(Source material Opens)
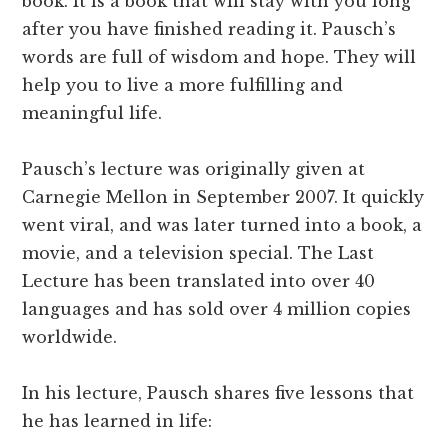
book. It is a book that will stay with you long
after you have finished reading it. Pausch’s
words are full of wisdom and hope. They will
help you to live a more fulfilling and
meaningful life.
Pausch’s lecture was originally given at
Carnegie Mellon in September 2007. It quickly
went viral, and was later turned into a book, a
movie, and a television special. The Last
Lecture has been translated into over 40
languages and has sold over 4 million copies
worldwide.
In his lecture, Pausch shares five lessons that
he has learned in life:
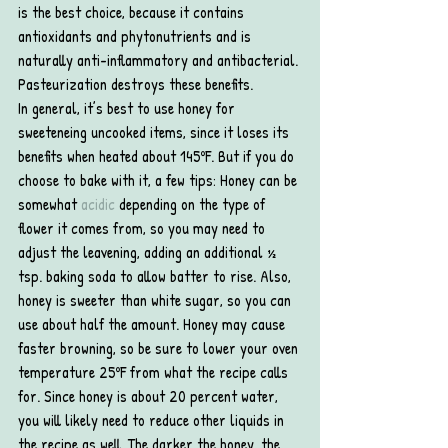
is the best choice, because it contains 
antioxidants and phytonutrients and is 
naturally anti-inflammatory and antibacterial. 
Pasteurization destroys these benefits.
In general, it’s best to use honey for 
sweeteneing uncooked items, since it loses its 
benefits when heated about 145ºF. But if you do 
choose to bake with it, a few tips: Honey can be 
somewhat 
acidic
 depending on the type of 
flower it comes from, so you may need to 
adjust the leavening, adding an additional ½ 
tsp. baking soda to allow batter to rise. Also, 
honey is sweeter than white sugar, so you can 
use about half the amount. Honey may cause 
faster browning, so be sure to lower your oven 
temperature 25ºF from what the recipe calls 
for. Since honey is about 20 percent water, 
you will likely need to reduce other liquids in 
the recipe as well. The darker the honey, the 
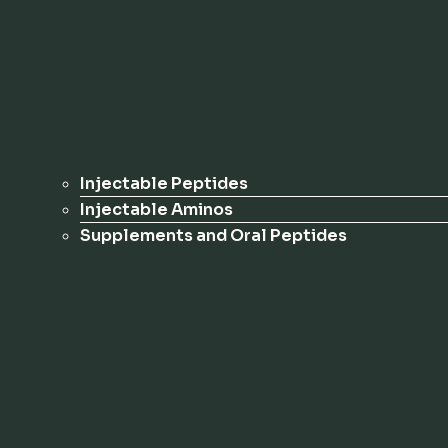
Injectable Peptides
Injectable Aminos
Supplements and Oral Peptides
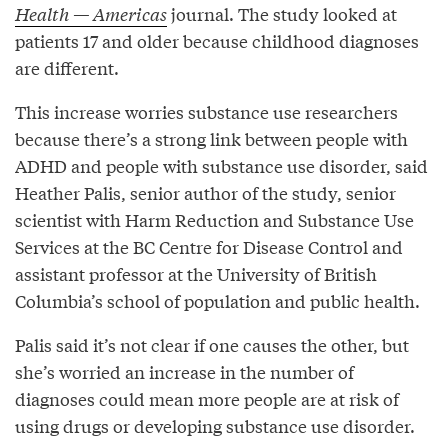
Health — Americas
journal. The study looked at
patients 17 and older because childhood diagnoses
are different.
This increase worries substance use researchers
because there’s a strong link between people with
ADHD and people with substance use disorder, said
Heather Palis, senior author of the study, senior
scientist with Harm Reduction and Substance Use
Services at the BC Centre for Disease Control and
assistant professor at the University of British
Columbia’s school of population and public health.
Palis said it’s not clear if one causes the other, but
she’s worried an increase in the number of
diagnoses could mean more people are at risk of
using drugs or developing substance use disorder.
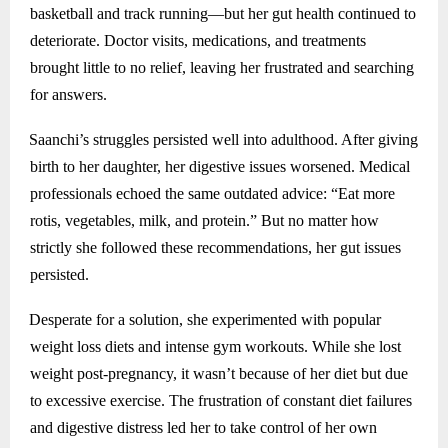
basketball and track running—but her gut health continued to
deteriorate. Doctor visits, medications, and treatments
brought little to no relief, leaving her frustrated and searching
for answers.
Saanchi’s struggles persisted well into adulthood. After giving
birth to her daughter, her digestive issues worsened. Medical
professionals echoed the same outdated advice: “Eat more
rotis, vegetables, milk, and protein.” But no matter how
strictly she followed these recommendations, her gut issues
persisted.
Desperate for a solution, she experimented with popular
weight loss diets and intense gym workouts. While she lost
weight post-pregnancy, it wasn’t because of her diet but due
to excessive exercise. The frustration of constant diet failures
and digestive distress led her to take control of her own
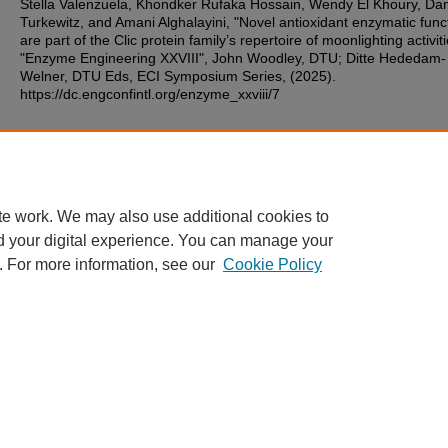
Stella Valenzuela, Khondker Rufaka Hossain, Wendy El Khoury, Dan
Turkewitz, and Amani Alghalayini, "Novel antioxidant enzymatic func
are part of the Clic protein family’s repertoire of moonlighting activiti
"Enzyme Engineering XXVIII", John Woodley, DTU; Ditte Hededam-
Welner, DTU Eds, ECI Symposium Series, (2025).
https://dc.engconfintl.org/enzyme_xxviii/7
Additional Files
91.pdf
(187 kB)
te work. We may also use additional cookies to
d your digital experience. You can manage your
. For more information, see our
Cookie Policy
(Source material Closes)
— Brief —
Please reproduce, exactly as they appear above, the lines from the line containing "assistant professor at" up to and including the line containing "diagnoses could mean".

— Solution to the exercise —
assistant professor at the University of British
Columbia’s school of population and public health.
Palis said it’s not clear if one causes the other, but
she’s worried an increase in the number of
diagnoses could mean more people are at risk of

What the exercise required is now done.